After serving on the Bureau of Land Management’s Folsom Lake Veterans Crew and Midnight Sun Hotshots, Kawahara served as a forester for BLM’s Mother Lode Field Office, which covers 240,000 acres of public lands across nine counties in eastern California. While there, he implemented fuel reduction, emergency post-fire rehabilitation, and forest stewardship projects to protect rural communities and threatened watersheds. Kawahara says that he returned to fire management under the Bureau of Indian Affairs after feeling frustrated that certain compromises relegated projects to treating symptoms rather than underlying issues.
“Obviously in today’s world, containing the immediate threat is necessary, and catching small fires prevents damage from dozers and intense fire. But it can’t end there. People need to officially regard the absence of fire as an emergency on par with wildfire itself. Misplaced incentives still slow us from burning at the scale required to get back to a healthy state,” he says.
Kawahara notes that Indigenous leaders like Bill Tripp, the Karuk Tribe’s director of natural resources and environmental policy, have long advocated for traditional burning to heal the entire ecosystem, not just to fight fire.
Kawahara is now a fire management specialist at the BIA’s Pacific Region, which serves 104 federally recognized tribes. He provides support for mitigating fire impacts, building capacity and resilience, increasing intentional burning, reducing unwanted fires, and restoring natural and cultural resources.
“A culture of suppression, of both fire and people, has consequences. Replacing rivers with gutters, beaver dams with concrete walls, forests with plantations, has consequences. Anything we do is just a bandage on a tumor until we address our nation’s original sin,” he says.
He believes helping Indigenous communities gain a larger role in firefighting and land management and improving working conditions for all federal firefighters are essential steps in preventing and combating destructive fires.
“If you want to get at the source, there are two basic steps. First, listen to Indigenous fire practitioners. They need to have a seat at the table, and to have a seat at the table they need to have land returned. NGOs like the Western Rivers Conservancy are returning land and providing necessary support. Tribal fire and natural resources departments and Indigenous burning organizations like the Cultural Fire Management Council and the Indigenous Peoples’ Burning Network are leading trainings and building capacity. Invite tribes to the table, wherever you are, and listen, learn, and follow through with action and support. Second, you will need to retain federal wildland firefighters to do the work instead of losing them due to working conditions and wages. This is now a life and safety emergency,” he says.
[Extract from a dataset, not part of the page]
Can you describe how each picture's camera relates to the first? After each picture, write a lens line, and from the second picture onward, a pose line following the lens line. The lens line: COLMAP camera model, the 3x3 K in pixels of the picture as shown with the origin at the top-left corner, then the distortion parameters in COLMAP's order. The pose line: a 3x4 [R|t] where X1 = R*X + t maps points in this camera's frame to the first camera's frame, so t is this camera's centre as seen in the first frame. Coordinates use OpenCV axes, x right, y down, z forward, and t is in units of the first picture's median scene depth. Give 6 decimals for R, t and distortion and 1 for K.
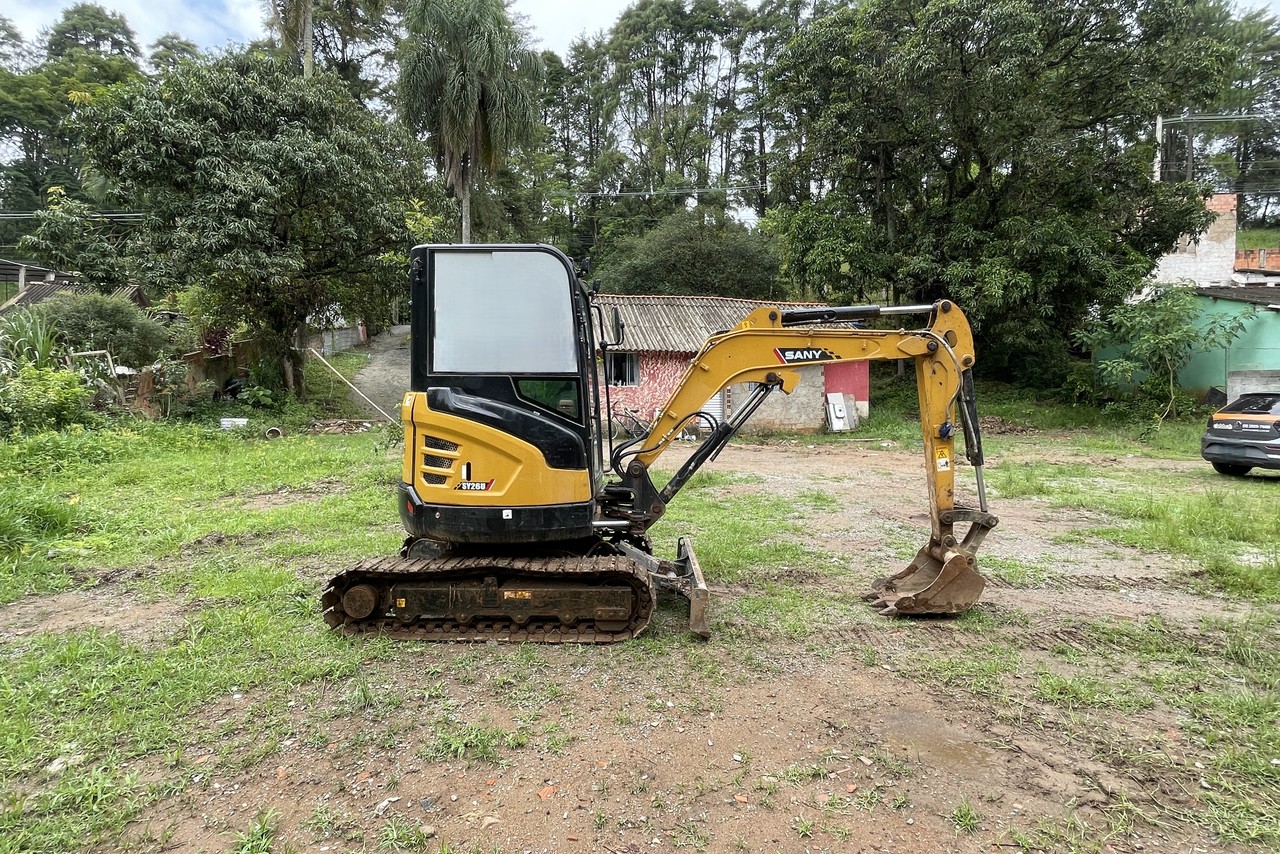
lens RADIAL K [[660.6, 0, 638.9], [0, 660.6, 427.3], [0, 0, 1]] dist [-0.002112, -0.001285]
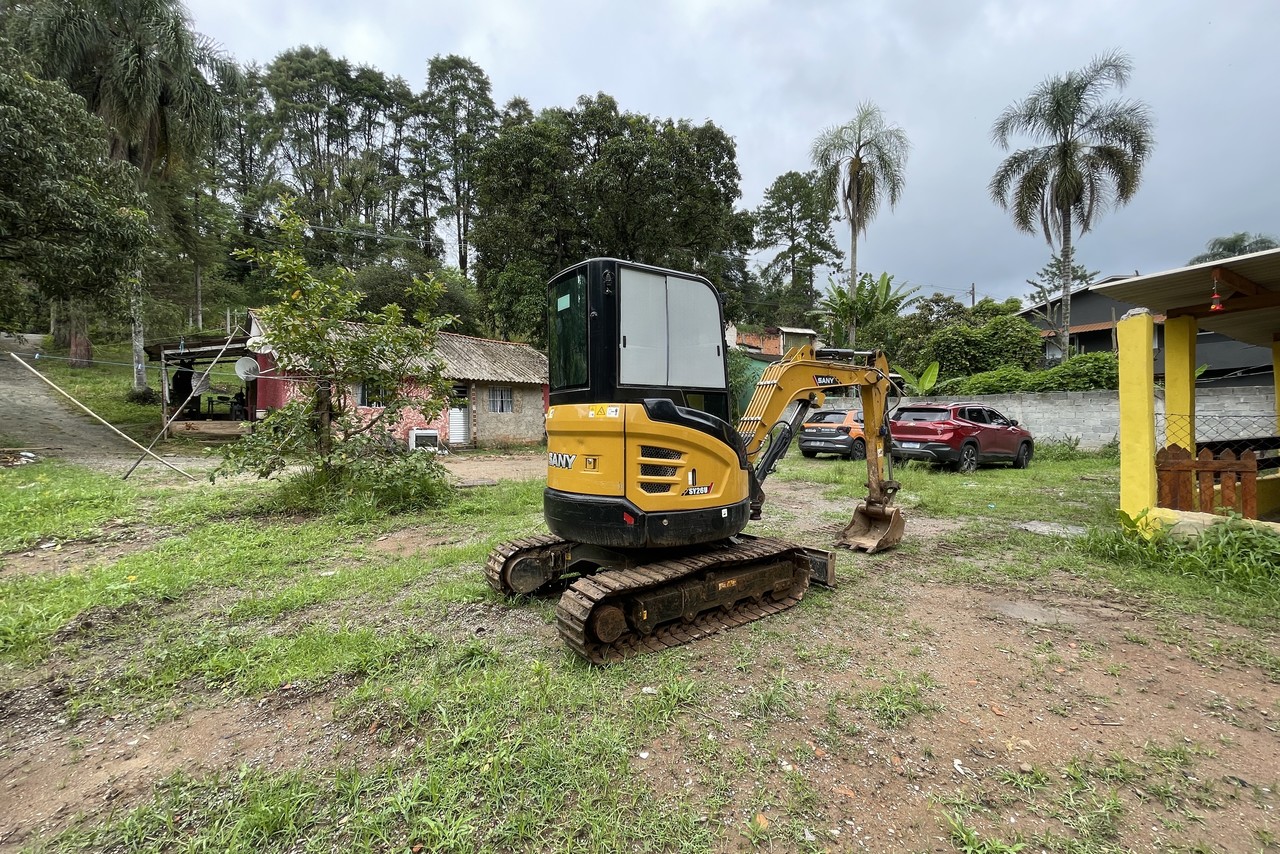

Kawahara’s efforts as a wildland firefighter serving the BIA and BLM earned him the Yale School of Environment's 2023 Prospect Street Award, which recognizes a graduate who has made significant contributions to the environmental field and who exemplifies the spirit of the School through demonstrated leadership, innovation, and creativity.
"I’m lucky to have met a handful of some of the best people working on some of the most important issues of our time. Through YSE, I met classmates like Lucas Tyree (’14 MESc) of the Monacan Indian Nation, whose tribe only regained federal recognition in 2018. His guidance gave me the resolve to leave my forester position to return to a fire position of lower federal rank, but one which would serve those to whom we owe a debt that can never be repaid.
“We are undeservedly fortunate that so many Indigenous people fought to keep this traditional knowledge alive and yet are still willing to teach us how to undo this mess despite everything, if we’ll only listen,’’ he says.